Document Type

Article

Publication Date

1999

Abstract

Part I of this article briefly examines some of the drawbacks and inconsistencies of Title VII sexual harassment jurisprudence and shows that Title VII does not provide an adequate framework for understanding many common forms of workplace harassment. Title VII is unquestionably a critical means of fighting against workplace discrimination; however, by emphasizing discrimination at the expense of dignity, the Title VII workplace harassment paradigm provides an incomplete understanding of the wrongs of workplace harassment.
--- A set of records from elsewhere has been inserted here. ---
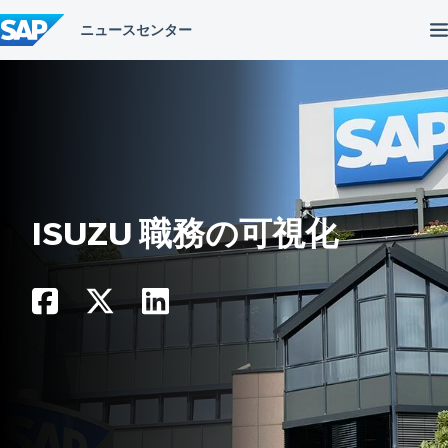
コ
ン
テ
ン
ツ
へ
ス
キ
ッ
プ
ISUZU 職務の可視化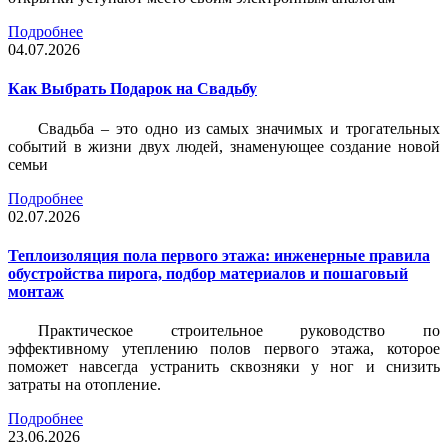
Подробнее
04.07.2026
Как Выбрать Подарок на Свадьбу
Свадьба – это одно из самых значимых и трогательных
событий в жизни двух людей, знаменующее создание новой
семьи
Подробнее
02.07.2026
Теплоизоляция пола первого этажа: инженерные правила
обустройства пирога, подбор материалов и пошаговый
монтаж
Практическое строительное руководство по
эффективному утеплению полов первого этажа, которое
поможет навсегда устранить сквозняки у ног и снизить
затраты на отопление.
Подробнее
23.06.2026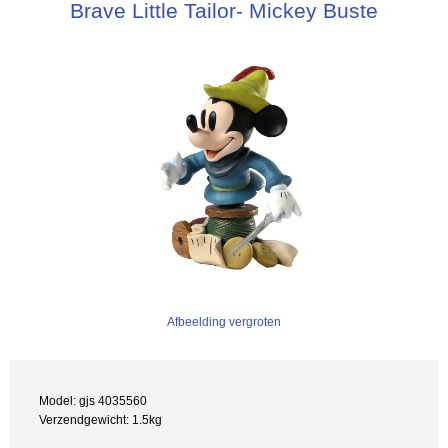
Brave Little Tailor- Mickey Buste
Afbeelding vergroten
Model: gjs 4035560
Verzendgewicht: 1.5kg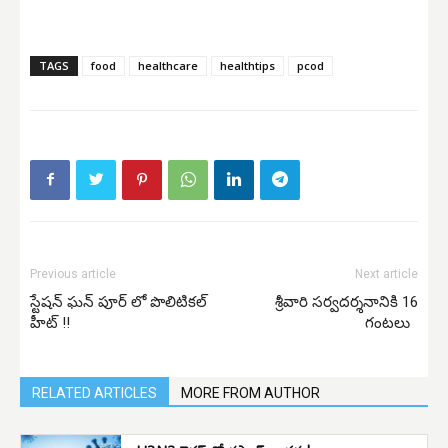
TAGS
food
healthcare
healthtips
pcod
Previous article
Next article
స్టేషన్ ఘన్ పూర్ లో పొలిటికల్
శ్రీవారి సర్వదర్శనానికి 16
హీట్ !!
గంటలు
RELATED ARTICLES
MORE FROM AUTHOR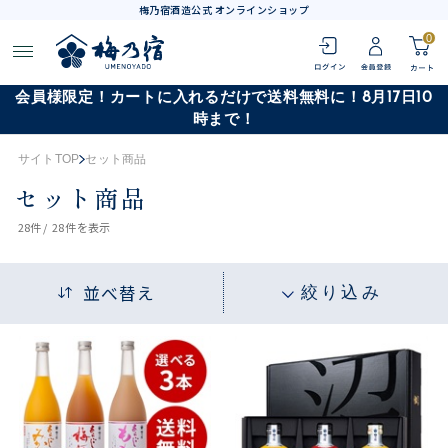
梅乃宿酒造公式 オンラインショップ
0
会員様限定！カートに入れるだけで送料無料に！8月17日10
時まで！
サイトTOP
セット商品
セット商品
28
件 /
28件
を表示
並べ替え
絞り込み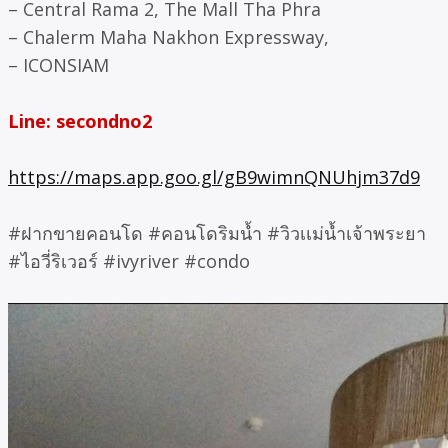
– Central Rama 2, The Mall Tha Phra
– Chalerm Maha Nakhon Expressway,
– ICONSIAM
Line: secondno2
https://maps.app.goo.gl/gB9wimnQNUhjm37d9
#ฝากขายคอนโด #คอนโดริมน้ำ #วิวเเม่น้ำเจ้าพระยา
#ไอวี่ริเวอร์ #ivyriver #condo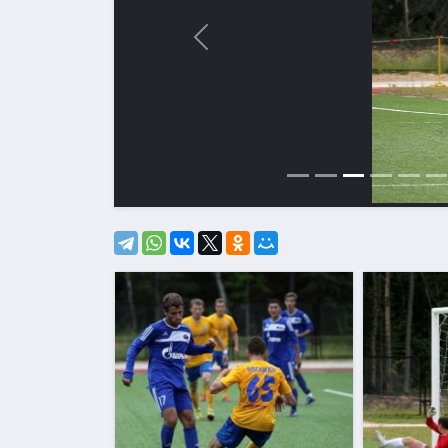
Назад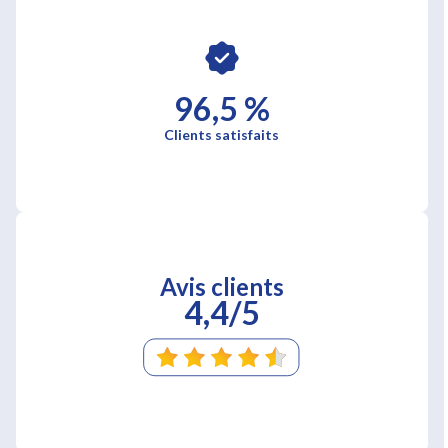
96,5 %
Clients satisfaits
Avis clients
4,4/5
Part II of this article asserts the importance of an approach to sexual harassment that distinguishes between the nature of the harm of workplace sexual harassment (a dignitary harm) and the context in which the harm occurs (a context of discrimination against women). A pluralistic understanding of workplace harassment permits the provision of legal remedies for workers of any sex or sexual orientation who suffer from abusive treatment (whether sexual or nonsexual in nature), while still recognizing that workplace harassment occurs in patterned ways and has historically operated to exclude women, in particular, from equal access to social, political, and economic power. While Title VII highlights the discriminatory--and often sexist--motives and patterns in many cases of workplace harassment, harassment is not a matter of concern only when "sexual." Further, the claim that workplace harassment is a "group harm" that only affects women is too simplistic. First, as Vicki Schultz has eloquently argued, not all discriminatory workplace harassment of women is "sexual" in nature. Second, men as well as women can be subjected to harassment and abusive treatment at work. A pluralistic understanding of workplace harassment must reflect these insights.
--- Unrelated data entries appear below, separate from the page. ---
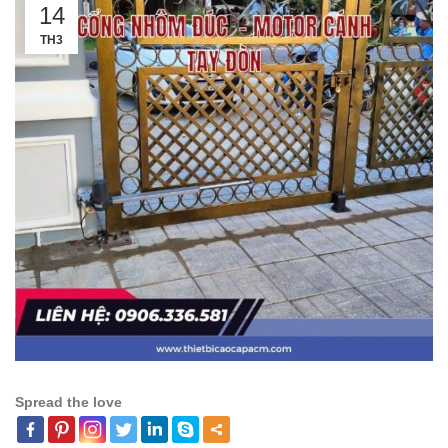
14
TH3
Spread the love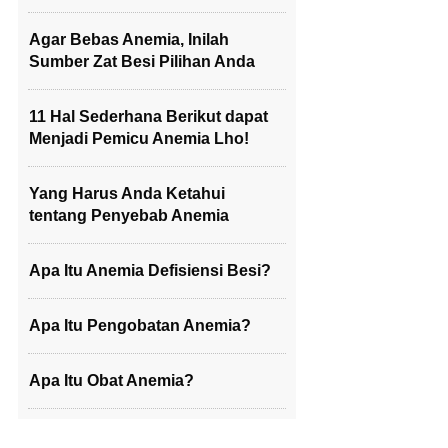
Agar Bebas Anemia, Inilah
Sumber Zat Besi Pilihan Anda
11 Hal Sederhana Berikut dapat
Menjadi Pemicu Anemia Lho!
Yang Harus Anda Ketahui
tentang Penyebab Anemia
Apa Itu Anemia Defisiensi Besi?
Apa Itu Pengobatan Anemia?
Apa Itu Obat Anemia?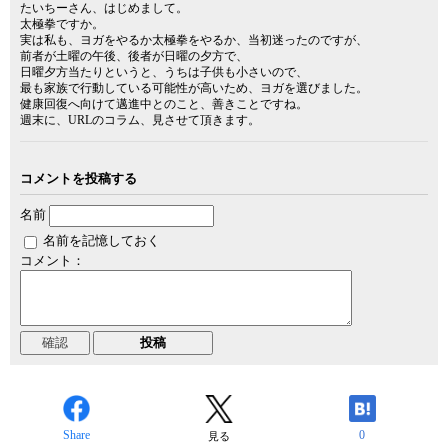
たいちーさん、はじめまして。
太極拳ですか。
実は私も、ヨガをやるか太極拳をやるか、当初迷ったのですが、
前者が土曜の午後、後者が日曜の夕方で、
日曜夕方当たりというと、うちは子供も小さいので、
最も家族で行動している可能性が高いため、ヨガを選びました。
健康回復へ向けて邁進中とのこと、善きことですね。
週末に、URLのコラム、見させて頂きます。
コメントを投稿する
名前
名前を記憶しておく
コメント：
Share
0
見る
Part III of this article contends that common-law tort causes of action provide a promising way to address the dignitary harm element of "classic" cases of sexual harassment, those involving male harassers and female victims. Twenty years ago, feminist scholars such as MacKinnon considered--and rejected--this approach. Dismissing a tort approach in this manner, while understandable in 1979, now does a disservice to women and other harassment victims. Moving beyond "classic" cases of sexual harassment, Part III of this article also argues that common-law tort causes of action contain the germ of a more general right to be free of severe dignitary harm in the workplace and that the changing social meaning of work should be deemed to create special duties for employers in protecting all workers from workplace harassment, sexual and nonsexual.
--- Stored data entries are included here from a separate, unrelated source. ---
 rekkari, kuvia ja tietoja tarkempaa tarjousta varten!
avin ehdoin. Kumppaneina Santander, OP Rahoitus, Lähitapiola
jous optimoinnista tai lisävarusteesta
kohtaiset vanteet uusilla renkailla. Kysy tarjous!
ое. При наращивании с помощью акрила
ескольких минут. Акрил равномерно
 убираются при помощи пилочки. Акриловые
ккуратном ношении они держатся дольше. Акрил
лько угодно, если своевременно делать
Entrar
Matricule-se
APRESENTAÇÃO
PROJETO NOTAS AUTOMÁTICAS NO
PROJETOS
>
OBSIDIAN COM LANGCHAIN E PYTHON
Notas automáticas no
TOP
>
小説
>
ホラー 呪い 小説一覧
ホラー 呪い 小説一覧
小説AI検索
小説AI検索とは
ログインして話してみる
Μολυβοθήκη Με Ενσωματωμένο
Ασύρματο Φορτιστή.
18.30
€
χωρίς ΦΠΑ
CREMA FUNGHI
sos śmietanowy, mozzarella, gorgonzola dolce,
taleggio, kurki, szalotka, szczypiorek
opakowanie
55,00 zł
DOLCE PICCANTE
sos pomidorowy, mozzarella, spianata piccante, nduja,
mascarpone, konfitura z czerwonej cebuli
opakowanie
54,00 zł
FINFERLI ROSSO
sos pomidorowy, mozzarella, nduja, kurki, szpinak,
Part IV defends this approach against several possible objections. These objections include the "group harm" objection, "the rigid courts" objection, the "liability and preemption" objection, and the "civility code" objection.

Finally, Part V demonstrates why a pluralistic understanding of workplace harassment would benefit all workers while strengthening feminist efforts to protect women from workplace discrimination. A pluralistic approach to workplace harassment--one that combines the use of Title VII, where appropriate, with tort causes of action--has three important benefits. First, such a pluralistic approach allows for legal remedies for the many workers who experience severe harassment on the job, but who would be hard-pressed to assert that their harassment was "because of sex," as required by even the most expansive reading of Title VII. Second, a pluralistic approach keeps the primary focus of Title VII where it should be: on addressing the problem of widespread workplace discrimination against members of less powerful groups, such as racial, ethnic, and religious minorities, and, of course, women. Third, grounding understanding of the sexual harassment of women in a notion of dignitary harm as well as in a discrimination paradigm makes a critical political and philosophical point: The workplace harassment of women is wrong not because women are women, but because women are human beings and share with all other human beings the right to be treated in the workplace with respect and concern.